Europa Während die jüdische Religion und Kultur in meinem Elternhaus ein Thema war, wurde über den Holocaust so gut wie nicht gesprochen. Erst wenn ich Fragen stellte, erzählten sie etwas. Ich denke, das hat den Hintergrund, dass sie uns Kindern den Schrecken über diese Zeit in Deutschland und Europa ersparen wollten. Ich versuche, meine Kinder besser darauf vorzubereiten, doch das ist keine leichte Aufgabe.
Zurück zu meiner Schauspielkarriere: Nach meinem Studium habe ich mich für die Freiberuflichkeit entschieden. Ein festes Engagement strebe ich bis heute nicht an. Ich genieße es, an verschiedenen Orten und mit unterschiedlichen Menschen zusammenzuarbeiten. Der stetige Wechsel ist mir wichtig.

Über den Holocaust wurde in meinem Elternhaus so gut wie nicht gesprochen.

Meine letzte Probenphase liegt noch nicht lange zurück. Trotz Corona fand sie am Wolfgang-Borchert-Theater in Münster statt. Das war eine sehr stressige Zeit. Die Kinder waren im Homeschooling, es gab niemanden, der durchgängig auf sie hätte aufpassen können. Das heißt, mal waren sie mit mir in Münster, mal blieben sie bei ihrem Vater in Berlin. Es ging hin und her.
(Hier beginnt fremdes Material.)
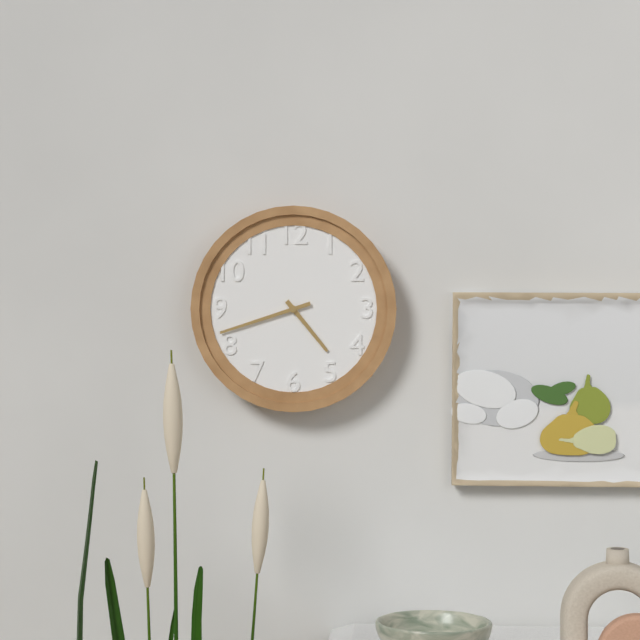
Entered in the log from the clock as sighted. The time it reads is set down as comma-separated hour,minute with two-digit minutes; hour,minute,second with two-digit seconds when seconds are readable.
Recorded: 4,42
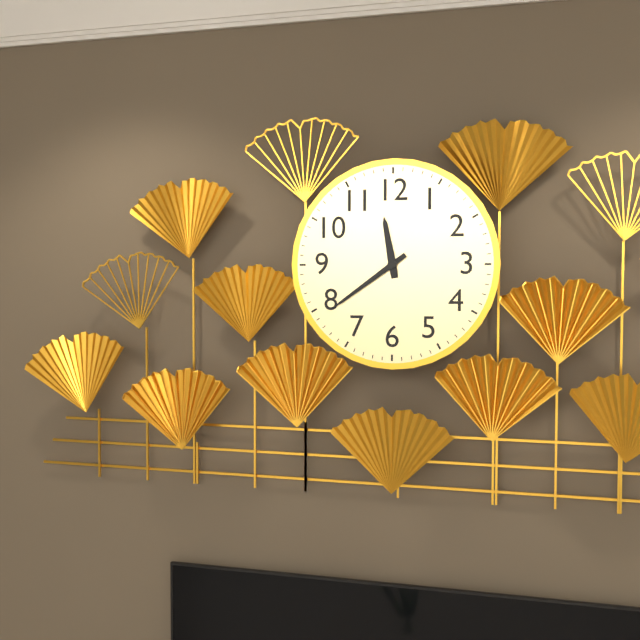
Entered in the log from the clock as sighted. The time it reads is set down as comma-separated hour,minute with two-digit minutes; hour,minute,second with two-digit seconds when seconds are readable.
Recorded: 11,39
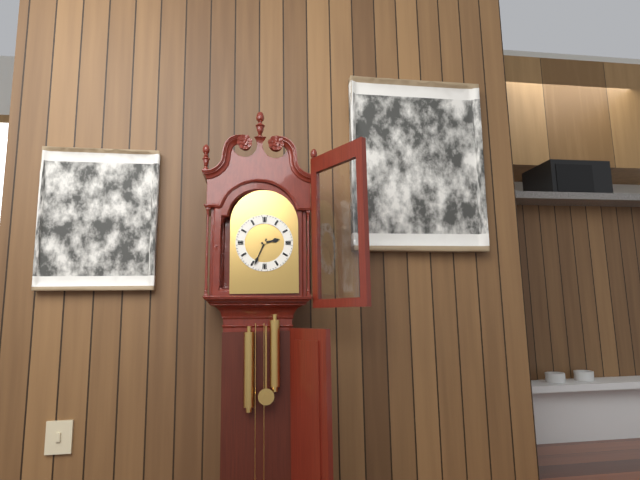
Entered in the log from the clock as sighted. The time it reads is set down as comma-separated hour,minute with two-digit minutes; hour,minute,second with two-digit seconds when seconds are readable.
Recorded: 2,34
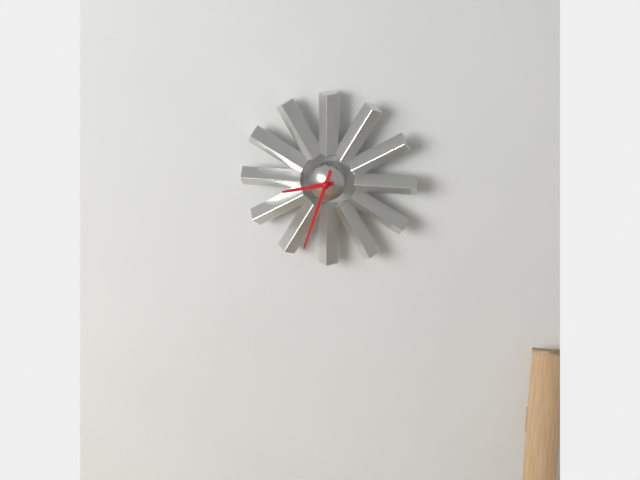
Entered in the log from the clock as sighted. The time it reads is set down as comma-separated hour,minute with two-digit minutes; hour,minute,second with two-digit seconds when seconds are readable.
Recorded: 8,33
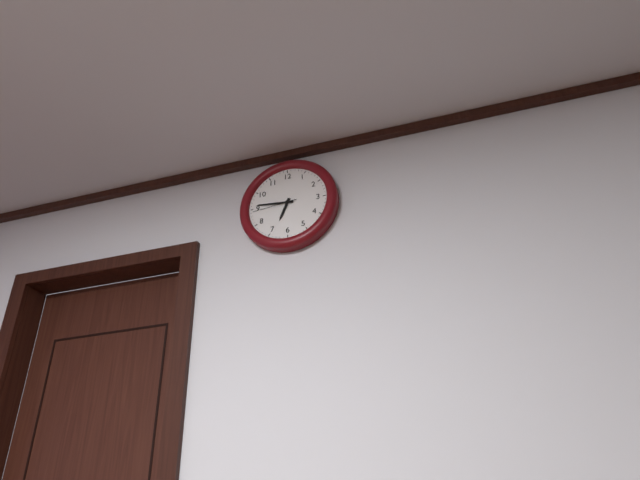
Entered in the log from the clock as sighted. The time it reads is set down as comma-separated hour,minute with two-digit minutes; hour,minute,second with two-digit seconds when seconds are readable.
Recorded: 6,46
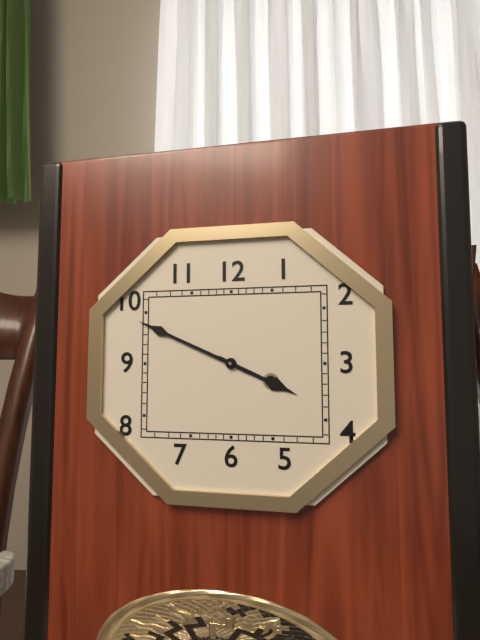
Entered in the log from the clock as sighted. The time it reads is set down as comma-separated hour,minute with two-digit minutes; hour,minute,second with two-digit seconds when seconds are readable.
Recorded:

Und dazwischen musste ich meine Texte lernen. Diese Phase ist glücklicherweise geschafft. Wenn alles gut geht und Corona uns keinen Strich durch die Rechnung macht, feiern wir im September mit dem Stück Premiere.
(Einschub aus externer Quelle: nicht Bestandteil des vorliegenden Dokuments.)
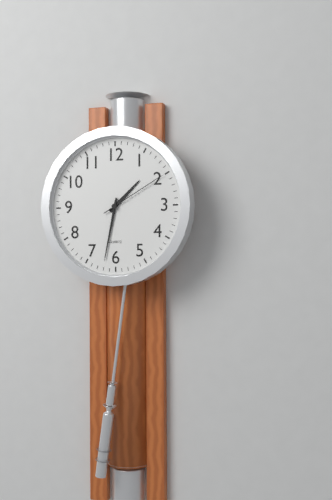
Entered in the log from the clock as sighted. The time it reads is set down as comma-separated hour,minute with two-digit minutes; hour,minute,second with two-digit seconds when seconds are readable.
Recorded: 1,32,10
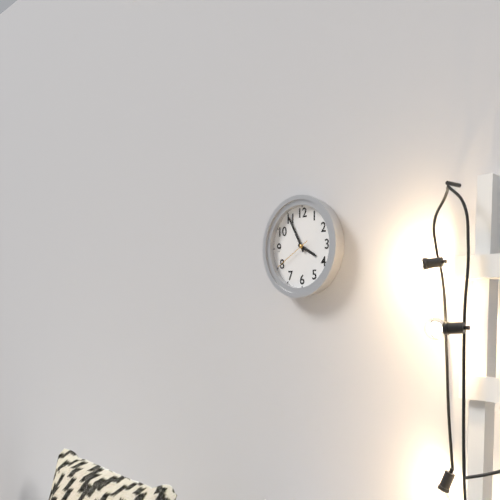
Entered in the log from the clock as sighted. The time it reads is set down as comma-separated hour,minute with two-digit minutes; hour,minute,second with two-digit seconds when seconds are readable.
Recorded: 3,55
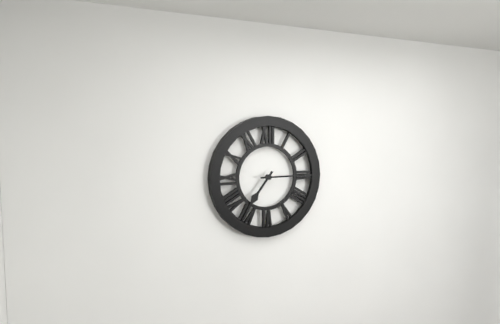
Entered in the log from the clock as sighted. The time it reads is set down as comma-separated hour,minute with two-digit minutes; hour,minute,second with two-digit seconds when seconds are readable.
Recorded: 7,15
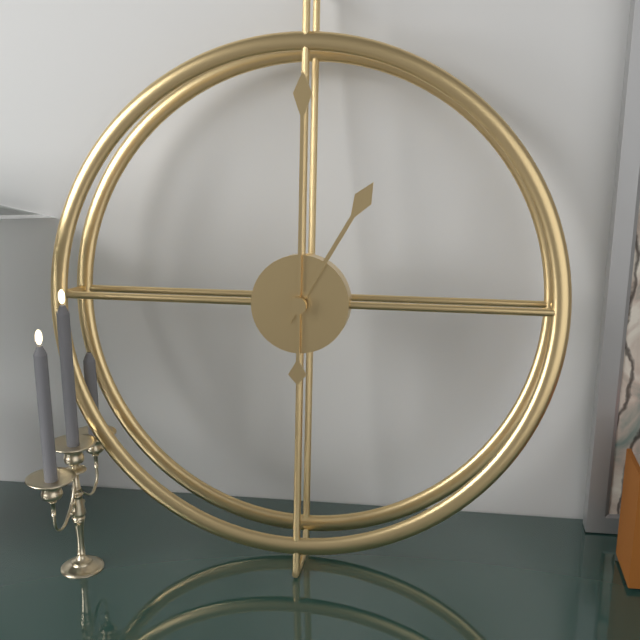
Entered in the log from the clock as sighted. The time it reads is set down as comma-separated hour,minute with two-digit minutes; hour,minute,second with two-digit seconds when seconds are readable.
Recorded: 1,00
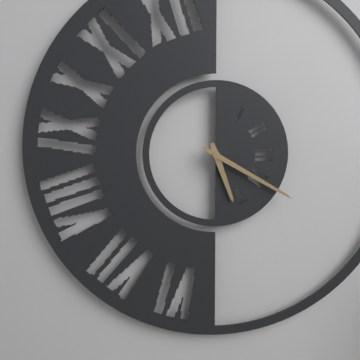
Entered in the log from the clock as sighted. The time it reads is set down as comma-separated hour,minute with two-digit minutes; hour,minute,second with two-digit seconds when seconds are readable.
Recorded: 5,20
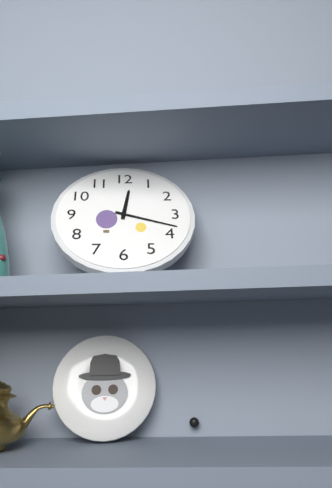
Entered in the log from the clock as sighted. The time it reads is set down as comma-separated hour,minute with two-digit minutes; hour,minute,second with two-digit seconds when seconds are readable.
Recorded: 12,18
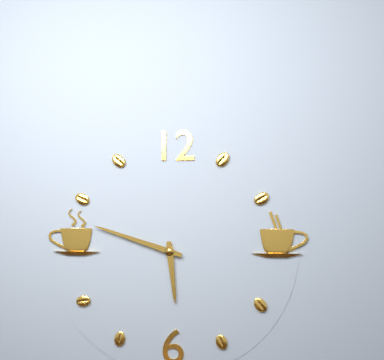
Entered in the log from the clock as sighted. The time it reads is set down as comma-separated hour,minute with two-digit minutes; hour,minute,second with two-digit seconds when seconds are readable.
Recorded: 5,48
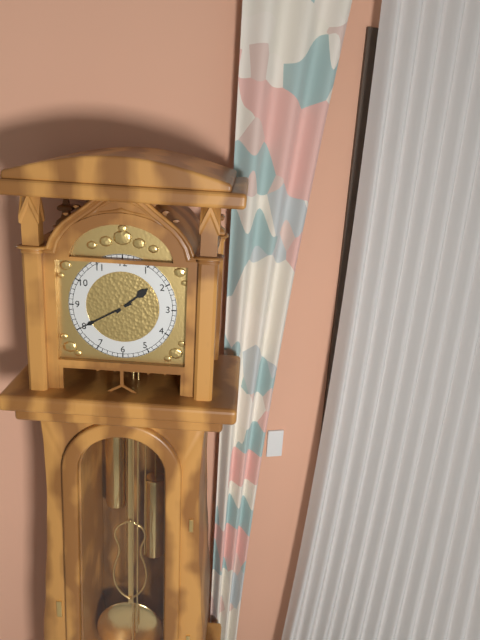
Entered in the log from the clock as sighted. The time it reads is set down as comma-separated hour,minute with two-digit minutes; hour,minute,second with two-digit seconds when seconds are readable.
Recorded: 1,40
Ferien Ein Projekt, das nach den Sommerferien hoffentlich weitergeht, ist meine Arbeit mit Kindern und Jugendlichen in Berlin. Ihnen die Schauspielerei näherzubringen, ist mir ein großes Anliegen. Ich vermittle ihnen dabei, was Vertrauen heißt, Akzeptanz, Aufmerksamkeit und Achtsamkeit. Ich helfe ihnen, sich selbst und ihre Innen- und Außenwelt besser kennenzulernen und einzuschätzen. Meine eigenen Erfahrungen stecken dort mit drin, all das, was ich ab meinem 15. Lebensjahr gelernt habe.

Im letzten Jahr habe ich einen Film mit Jugendlichen gedreht, ihre direkte, unvoreingenommene Art war sehr erfrischend. An Filmsets herrscht häufig auch mal eine reservierte Stimmung. Es gibt nun mal solche und solche Künstler. Mir sind jene am liebsten, die einen Umgang auf Augenhöhe pflegen, wie ich. Mir ist es egal, ob ich mit einem Laien zusammenarbeite oder einem etablierten Profi. Was zählt, ist die persönliche Begegnung mit einem Menschen. Am Ende gehen wir doch alle auf die Toilette.

Ich bin nicht nur als Schauspielerin und Dozentin tätig, auch als Sprecherin werde ich engagiert. Diese Vielfalt war bei mir zu Beginn aus der Not heraus geboren – irgendwie musste ich ja Geld verdienen. Heute sehe ich das als eine glückliche und sich ergänzende Fügung. Immer wieder neue Themen, neue Rollen, neue Aufgaben, neue Herausforderungen. Ich wünsche mir, dass das noch lange so bleibt.

Nur eine Sache möchte ich auch zukünftig beibehalten: Ich möchte in Berlin bleiben. Diese vielfältige, offene und multikulturelle Stadt ist zu meinem Zuhause geworden.